Lew Taishoff covered the case briefly in a post titled Entropy.

Homero F. Meruelo, 2018 T. C. Memo. 16, filed 2/5/18, is trying the “incorporated pocketbook” gambit to try to build basis in his melted-down Sub S. Judge Lauber isn’t buying.

Homero has a bunch of Sub Ss in his real estate empire, along with partnerships and LLCs, some of which were owned with others. The Black 08 (real estate pros need no explanation) put paid to the lot, and Homero wants a thundering NOL, but IRS says no.

“Here, petitioner seeks to treat as his incorporated pocketbook 11 distinct affiliates. Many of these companies had co-owners besides petitioner. And because the inter-company payments allegedly creating his basis involved netting hundreds of accounts payable against hundreds of accounts receivable, petitioner is necessarily contending that his ‘incorporated pocketbook’ not only disbursed funds but regularly received them. We have never found an incorporated pocketbook on such facts.” 2018 T. C. Memo. 16, at pp. 18-19.

There’s more, like a back-to-back loan argument, but defective paperwork torpedoes all that.

There is quite a bit of coverage on non-tax litigation that the Meruelo family of developers have been involved in.  Examples are here and here.

I previously commented on Judge Lauber’s education in covering his ruling in the case of Susan Crile – Tax Court Judge Appreciates Art More Than Your Average Revenue Agent, but in revisiting that I picked up an interesting tidbit in Jacob Dean’s profile of the judge.

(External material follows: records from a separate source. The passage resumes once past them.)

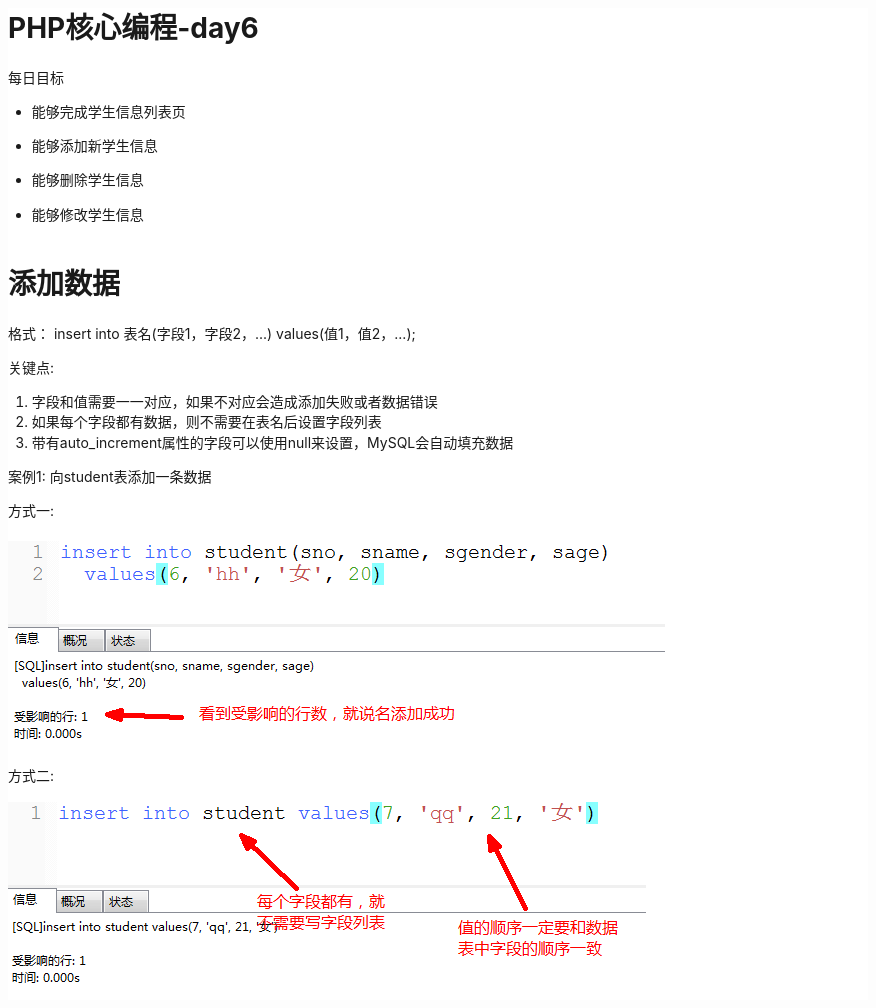 # **PHP核心编程-day6**

每日目标

- 能够完成学生信息列表页

- 能够添加新学生信息

- 能够删除学生信息

- 能够修改学生信息

# 添加数据

格式： insert  into  表名(字段1，字段2，...)  values(值1，值2，...);

关键点:

   1) 字段和值需要一一对应，如果不对应会造成添加失败或者数据错误
   2) 如果每个字段都有数据，则不需要在表名后设置字段列表
   3) 带有auto_increment属性的字段可以使用null来设置，MySQL会自动填充数据



案例1: 向student表添加一条数据



方式一:

![1534295770586](assets/1534295770586.png)



方式二:

![1534295979697](assets/1534295979697.png)
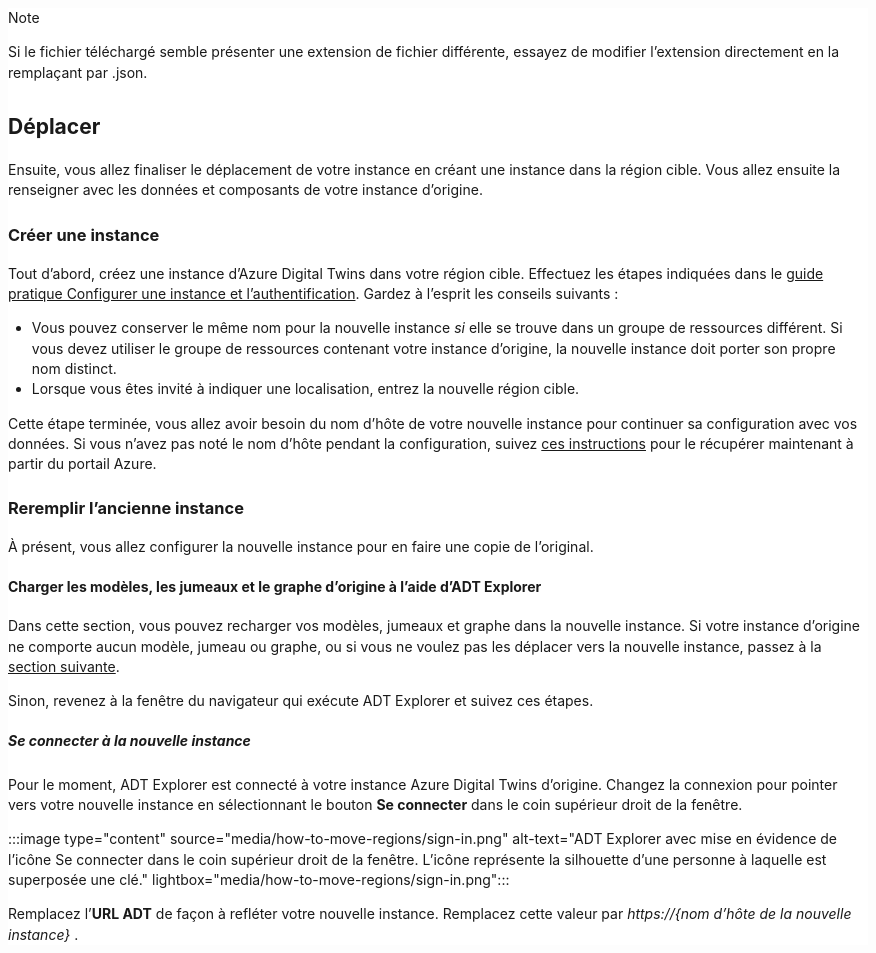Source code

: >[!NOTE]
>Si le fichier téléchargé semble présenter une extension de fichier différente, essayez de modifier l’extension directement en la remplaçant par .json.

## <a name="move"></a>Déplacer

Ensuite, vous allez finaliser le déplacement de votre instance en créant une instance dans la région cible. Vous allez ensuite la renseigner avec les données et composants de votre instance d’origine.

### <a name="create-a-new-instance"></a>Créer une instance

Tout d’abord, créez une instance d’Azure Digital Twins dans votre région cible. Effectuez les étapes indiquées dans le [guide pratique Configurer une instance et l’authentification](how-to-set-up-instance-portal.md). Gardez à l’esprit les conseils suivants :

* Vous pouvez conserver le même nom pour la nouvelle instance *si* elle se trouve dans un groupe de ressources différent. Si vous devez utiliser le groupe de ressources contenant votre instance d’origine, la nouvelle instance doit porter son propre nom distinct.
* Lorsque vous êtes invité à indiquer une localisation, entrez la nouvelle région cible.

Cette étape terminée, vous allez avoir besoin du nom d’hôte de votre nouvelle instance pour continuer sa configuration avec vos données. Si vous n’avez pas noté le nom d’hôte pendant la configuration, suivez [ces instructions](how-to-set-up-instance-portal.md#verify-success-and-collect-important-values) pour le récupérer maintenant à partir du portail Azure.

### <a name="repopulate-the-old-instance"></a>Reremplir l’ancienne instance

À présent, vous allez configurer la nouvelle instance pour en faire une copie de l’original.

#### <a name="upload-the-original-models-twins-and-graph-by-using-adt-explorer"></a>Charger les modèles, les jumeaux et le graphe d’origine à l’aide d’ADT Explorer

Dans cette section, vous pouvez recharger vos modèles, jumeaux et graphe dans la nouvelle instance. Si votre instance d’origine ne comporte aucun modèle, jumeau ou graphe, ou si vous ne voulez pas les déplacer vers la nouvelle instance, passez à la [section suivante](#re-create-endpoints-and-routes).

Sinon, revenez à la fenêtre du navigateur qui exécute ADT Explorer et suivez ces étapes.

##### <a name="connect-to-the-new-instance"></a>Se connecter à la nouvelle instance

Pour le moment, ADT Explorer est connecté à votre instance Azure Digital Twins d’origine. Changez la connexion pour pointer vers votre nouvelle instance en sélectionnant le bouton **Se connecter** dans le coin supérieur droit de la fenêtre.

:::image type="content" source="media/how-to-move-regions/sign-in.png" alt-text="ADT Explorer avec mise en évidence de l’icône Se connecter dans le coin supérieur droit de la fenêtre. L’icône représente la silhouette d’une personne à laquelle est superposée une clé." lightbox="media/how-to-move-regions/sign-in.png":::

Remplacez l’**URL ADT** de façon à refléter votre nouvelle instance. Remplacez cette valeur par *https://{nom d’hôte de la nouvelle instance}* .
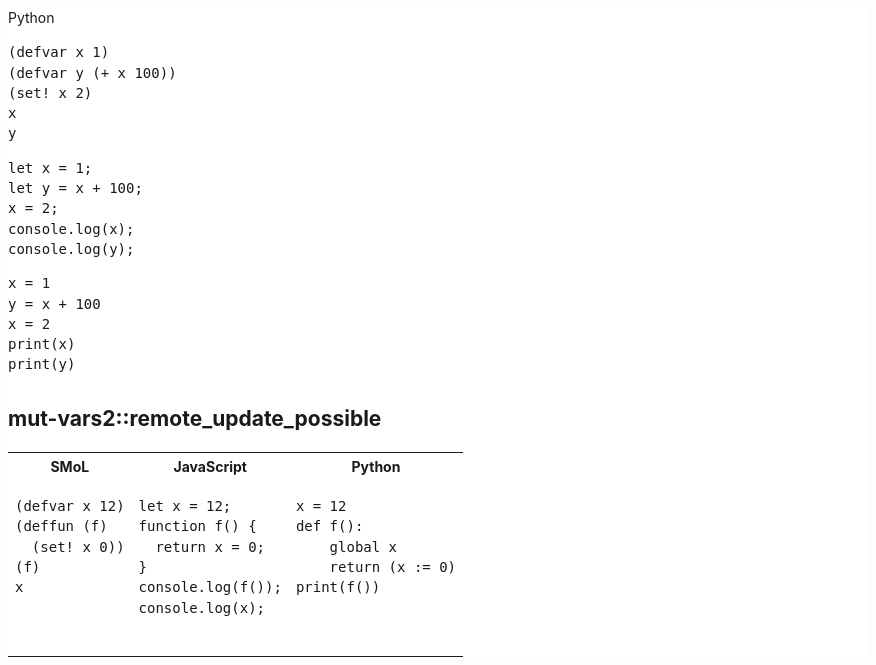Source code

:Python
</th>
</tr>
<tr>
<td>
<pre>(defvar x 1)
(defvar y (+ x 100))
(set! x 2)
x
y</pre>
</td>
<td>
<pre>let x = 1;
let y = x + 100;
x = 2;
console.log(x);
console.log(y);</pre>
</td>
<td>
<pre>x = 1
y = x + 100
x = 2
print(x)
print(y)</pre>
</td>
</tr>
</table>
<h2>
mut-vars2::remote_update_possible
</h2>
<table>
<tr>
<th>
SMoL
</th>
<th>
JavaScript
</th>
<th>
Python
</th>
</tr>
<tr>
<td>
<pre>(defvar x 12)
(deffun (f)
  (set! x 0))
(f)
x</pre>
</td>
<td>
<pre>let x = 12;
function f() {
  return x = 0;
}
console.log(f());
console.log(x);</pre>
</td>
<td>
<pre>x = 12
def f():
    global x
    return (x := 0)
print(f())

Judge Lauber attended a Jesuit high school in New York City, and it was there that he first started to study Latin and Greek

Further research narrowed that down and I found that Judge Lauber attended Xavier High School (Class of 1967), making him one of the remote and lofty seniors, who introduced my classmates in the Class of 1970 to the mysteries of the precise placement of brass on the uniform, marching, saluting and standing at attention. The passing of Justice Scalia, Xavier’s loftiest judge, who was replaced by someone who attended one of the lesser Jesuit high schools was a real blow.  Having Judge Lauber on the Tax Court is good compensation.  I hope Judge Lauber will continue “marching onto victory, with colors flying guidons high”.